La situación es aún más crítica entre los jóvenes: el 70,7% de los trabajadores de entre 18 y 29 años omite comidas, una práctica vinculada a los salarios iniciales más bajos.

 

Menos calidad en la alimentación

Además, el 78,5% de los trabajadores reconoció haber optado por alimentos más económicos y menos nutritivos para poder comer durante la jornada laboral.

De ese grupo, uno de cada cuatro (24,6%) ya incorporó este cambio de forma habitual, lo que refleja el deterioro de la calidad de la dieta.

Para la mayoría de la fuerza laboral, los ingresos no alcanzan para cubrir los costos de alimentación durante la jornada laboral, lo que obliga a sacrificar el bienestar nutricional frente al costo de vida actual”, advirtió Ianina Tuñón, investigadora responsable del estudio.

 

Comer en el trabajo, un gasto cada vez mayor

El informe también señala que alimentarse durante la jornada laboral implica un gasto significativo para los trabajadores.
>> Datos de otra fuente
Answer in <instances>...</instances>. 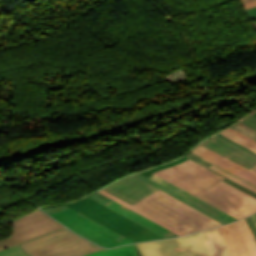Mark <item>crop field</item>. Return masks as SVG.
I'll return each instance as SVG.
<instances>
[{
    "mask_svg": "<svg viewBox=\"0 0 256 256\" xmlns=\"http://www.w3.org/2000/svg\"><path fill=\"white\" fill-rule=\"evenodd\" d=\"M133 206L186 234L222 225L160 189Z\"/></svg>",
    "mask_w": 256,
    "mask_h": 256,
    "instance_id": "crop-field-1",
    "label": "crop field"
},
{
    "mask_svg": "<svg viewBox=\"0 0 256 256\" xmlns=\"http://www.w3.org/2000/svg\"><path fill=\"white\" fill-rule=\"evenodd\" d=\"M29 256H80L103 249L74 234L59 230L19 245Z\"/></svg>",
    "mask_w": 256,
    "mask_h": 256,
    "instance_id": "crop-field-2",
    "label": "crop field"
},
{
    "mask_svg": "<svg viewBox=\"0 0 256 256\" xmlns=\"http://www.w3.org/2000/svg\"><path fill=\"white\" fill-rule=\"evenodd\" d=\"M66 206L81 212L135 242L162 238L88 197L78 202L66 204Z\"/></svg>",
    "mask_w": 256,
    "mask_h": 256,
    "instance_id": "crop-field-3",
    "label": "crop field"
},
{
    "mask_svg": "<svg viewBox=\"0 0 256 256\" xmlns=\"http://www.w3.org/2000/svg\"><path fill=\"white\" fill-rule=\"evenodd\" d=\"M154 174L174 183L195 196L225 179L191 160L168 169L160 170Z\"/></svg>",
    "mask_w": 256,
    "mask_h": 256,
    "instance_id": "crop-field-4",
    "label": "crop field"
},
{
    "mask_svg": "<svg viewBox=\"0 0 256 256\" xmlns=\"http://www.w3.org/2000/svg\"><path fill=\"white\" fill-rule=\"evenodd\" d=\"M51 215L71 230L101 246L112 247L133 243L71 208Z\"/></svg>",
    "mask_w": 256,
    "mask_h": 256,
    "instance_id": "crop-field-5",
    "label": "crop field"
},
{
    "mask_svg": "<svg viewBox=\"0 0 256 256\" xmlns=\"http://www.w3.org/2000/svg\"><path fill=\"white\" fill-rule=\"evenodd\" d=\"M197 197L238 219L256 212L254 197L223 181Z\"/></svg>",
    "mask_w": 256,
    "mask_h": 256,
    "instance_id": "crop-field-6",
    "label": "crop field"
},
{
    "mask_svg": "<svg viewBox=\"0 0 256 256\" xmlns=\"http://www.w3.org/2000/svg\"><path fill=\"white\" fill-rule=\"evenodd\" d=\"M137 246L142 256H210L201 232L180 238L140 243Z\"/></svg>",
    "mask_w": 256,
    "mask_h": 256,
    "instance_id": "crop-field-7",
    "label": "crop field"
},
{
    "mask_svg": "<svg viewBox=\"0 0 256 256\" xmlns=\"http://www.w3.org/2000/svg\"><path fill=\"white\" fill-rule=\"evenodd\" d=\"M64 228L63 225L39 209L13 221L10 238L0 241V249L33 239L49 232Z\"/></svg>",
    "mask_w": 256,
    "mask_h": 256,
    "instance_id": "crop-field-8",
    "label": "crop field"
},
{
    "mask_svg": "<svg viewBox=\"0 0 256 256\" xmlns=\"http://www.w3.org/2000/svg\"><path fill=\"white\" fill-rule=\"evenodd\" d=\"M103 189L133 205L159 188L131 175Z\"/></svg>",
    "mask_w": 256,
    "mask_h": 256,
    "instance_id": "crop-field-9",
    "label": "crop field"
},
{
    "mask_svg": "<svg viewBox=\"0 0 256 256\" xmlns=\"http://www.w3.org/2000/svg\"><path fill=\"white\" fill-rule=\"evenodd\" d=\"M200 144L239 163L248 169L256 164V157L254 155L242 150L241 148L216 135Z\"/></svg>",
    "mask_w": 256,
    "mask_h": 256,
    "instance_id": "crop-field-10",
    "label": "crop field"
},
{
    "mask_svg": "<svg viewBox=\"0 0 256 256\" xmlns=\"http://www.w3.org/2000/svg\"><path fill=\"white\" fill-rule=\"evenodd\" d=\"M107 207H109L110 209L116 211L117 213L143 225L144 227L150 229L151 231L165 237V238H169V237H176L178 235L174 234L173 232L165 229L164 227L158 225L157 223L147 219L146 217L114 202V201H109L105 204H103Z\"/></svg>",
    "mask_w": 256,
    "mask_h": 256,
    "instance_id": "crop-field-11",
    "label": "crop field"
},
{
    "mask_svg": "<svg viewBox=\"0 0 256 256\" xmlns=\"http://www.w3.org/2000/svg\"><path fill=\"white\" fill-rule=\"evenodd\" d=\"M221 228L231 256H252L236 222Z\"/></svg>",
    "mask_w": 256,
    "mask_h": 256,
    "instance_id": "crop-field-12",
    "label": "crop field"
},
{
    "mask_svg": "<svg viewBox=\"0 0 256 256\" xmlns=\"http://www.w3.org/2000/svg\"><path fill=\"white\" fill-rule=\"evenodd\" d=\"M202 233L211 256H230L220 227Z\"/></svg>",
    "mask_w": 256,
    "mask_h": 256,
    "instance_id": "crop-field-13",
    "label": "crop field"
},
{
    "mask_svg": "<svg viewBox=\"0 0 256 256\" xmlns=\"http://www.w3.org/2000/svg\"><path fill=\"white\" fill-rule=\"evenodd\" d=\"M148 178H150V179H152V180L162 184L163 186L173 190L174 192L182 195L183 197L193 201L194 203H196V204H198V205H200V206H202V207H204V208H206V209H208V210H210V211L220 215L221 217L225 218L226 220H228L230 222L237 220L234 217L224 213L223 211H221V210H219V209L209 205L208 203H206V202L196 198L195 196L189 194L188 192L182 190L181 188H179V187H177V186H175V185H173V184H171V183H169V182H167V181H165V180H163V179H161V178H159V177H157V176H155L153 174L151 176H149Z\"/></svg>",
    "mask_w": 256,
    "mask_h": 256,
    "instance_id": "crop-field-14",
    "label": "crop field"
},
{
    "mask_svg": "<svg viewBox=\"0 0 256 256\" xmlns=\"http://www.w3.org/2000/svg\"><path fill=\"white\" fill-rule=\"evenodd\" d=\"M212 163L238 175L239 177L249 181L250 183L256 185V174L249 171L248 169L222 157L218 156L212 161Z\"/></svg>",
    "mask_w": 256,
    "mask_h": 256,
    "instance_id": "crop-field-15",
    "label": "crop field"
},
{
    "mask_svg": "<svg viewBox=\"0 0 256 256\" xmlns=\"http://www.w3.org/2000/svg\"><path fill=\"white\" fill-rule=\"evenodd\" d=\"M135 175L138 176V177H140V178H142V179H144V180H146V181H148L149 183H151V184H153V185L159 187L160 189L166 191L167 193H169V194H171L172 196L178 198L179 200L183 201L184 203H186V204H188V205H190V206H192V207H194V208H196V209L202 211L203 213L209 215L210 217L216 219L217 221H219V222H221V223H223V224L229 223L228 221H226V220H224L223 218H221V217L215 215L214 213H212V212H210V211H208V210H206V209H204V208H202V207H200V206L194 204L193 202H191V201H189V200L183 198L182 196H180V195L174 193L173 191H171V190H169V189L163 187L162 185H160V184H158V183H156V182H154V181L148 179L147 177L143 176L142 174L138 173V174H135Z\"/></svg>",
    "mask_w": 256,
    "mask_h": 256,
    "instance_id": "crop-field-16",
    "label": "crop field"
},
{
    "mask_svg": "<svg viewBox=\"0 0 256 256\" xmlns=\"http://www.w3.org/2000/svg\"><path fill=\"white\" fill-rule=\"evenodd\" d=\"M84 256H138L136 245H127L114 249H104Z\"/></svg>",
    "mask_w": 256,
    "mask_h": 256,
    "instance_id": "crop-field-17",
    "label": "crop field"
},
{
    "mask_svg": "<svg viewBox=\"0 0 256 256\" xmlns=\"http://www.w3.org/2000/svg\"><path fill=\"white\" fill-rule=\"evenodd\" d=\"M197 163H199L200 165H202V166H204V167H206V168H208V169H210V170H212V171H214V172H216V173H218V174H220V175H222V176H224V177H226V178H228V179H230V180H232V181H234V182H236V183H238L256 193V186H254V185L250 184L249 182L211 164L210 162L203 159Z\"/></svg>",
    "mask_w": 256,
    "mask_h": 256,
    "instance_id": "crop-field-18",
    "label": "crop field"
},
{
    "mask_svg": "<svg viewBox=\"0 0 256 256\" xmlns=\"http://www.w3.org/2000/svg\"><path fill=\"white\" fill-rule=\"evenodd\" d=\"M98 192H100V193L106 195L107 197H109V198H111V199H113V200H115V201H117V202H119V203H121V204H123V205H125V206H127V207H129V208H131V209H133V210H135V211H137L138 213H140V214L146 216L147 218H149V219H151V220L157 222L158 224H160V225H162V226L168 228L169 230H171V231L177 233L179 236H180V235H184L182 232H180V231L174 229L173 227L167 225L166 223H164V222H162V221H160V220H158V219H156V218L150 216L149 214H147V213H145V212H143V211H141V210H139V209L133 207L132 205H130V204H128L127 202H125V201H123V200H121V199H119V198H117V197L111 195L110 193L106 192V191L103 190V189L99 190Z\"/></svg>",
    "mask_w": 256,
    "mask_h": 256,
    "instance_id": "crop-field-19",
    "label": "crop field"
},
{
    "mask_svg": "<svg viewBox=\"0 0 256 256\" xmlns=\"http://www.w3.org/2000/svg\"><path fill=\"white\" fill-rule=\"evenodd\" d=\"M237 223L246 239V242H247L253 256H256V242H255V239H254L248 225L246 224L244 219L238 221Z\"/></svg>",
    "mask_w": 256,
    "mask_h": 256,
    "instance_id": "crop-field-20",
    "label": "crop field"
},
{
    "mask_svg": "<svg viewBox=\"0 0 256 256\" xmlns=\"http://www.w3.org/2000/svg\"><path fill=\"white\" fill-rule=\"evenodd\" d=\"M235 131H237L238 133L256 141V131H254L253 129L241 124V123H236L233 126L229 127Z\"/></svg>",
    "mask_w": 256,
    "mask_h": 256,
El 43,9% gasta entre $5.001 y $10.000 diarios

El 20% supera los $10.000 por día

Esto convierte la comida en un “costo operativo” que presiona sobre el salario real, según los autores del estudio.

 

Reclamo de apoyo de los empleadores

Ante este escenario, el 80,4% de los trabajadores considera que su empleador debería realizar un aporte para la alimentación durante la jornada laboral, permitiendo libertad de elección.

El reclamo es especialmente alto entre trabajadores de la construcción (90,1%), jóvenes (84,9%) y quienes ya padecen doble vulnerabilidad alimentaria, donde el apoyo alcanza el 91,5%.

Además, el 58,7% cree que recibir este tipo de ayuda mejoraría significativamente su bienestar y su salud.

 

Un problema estructural

Actualmente, el 55,6% de los asalariados no recibe ningún tipo de contribución de su empleador para comer, mientras que el acceso a estos beneficios suele ser más frecuente entre los salarios más altos.

El estudio concluye que la alimentación laboral se convirtió en un “nudo crítico” que conecta economía, salud y equidad social, y plantea la necesidad de replantear el acceso a la comida durante la jornada laboral como un pilar del bienestar y la productividad.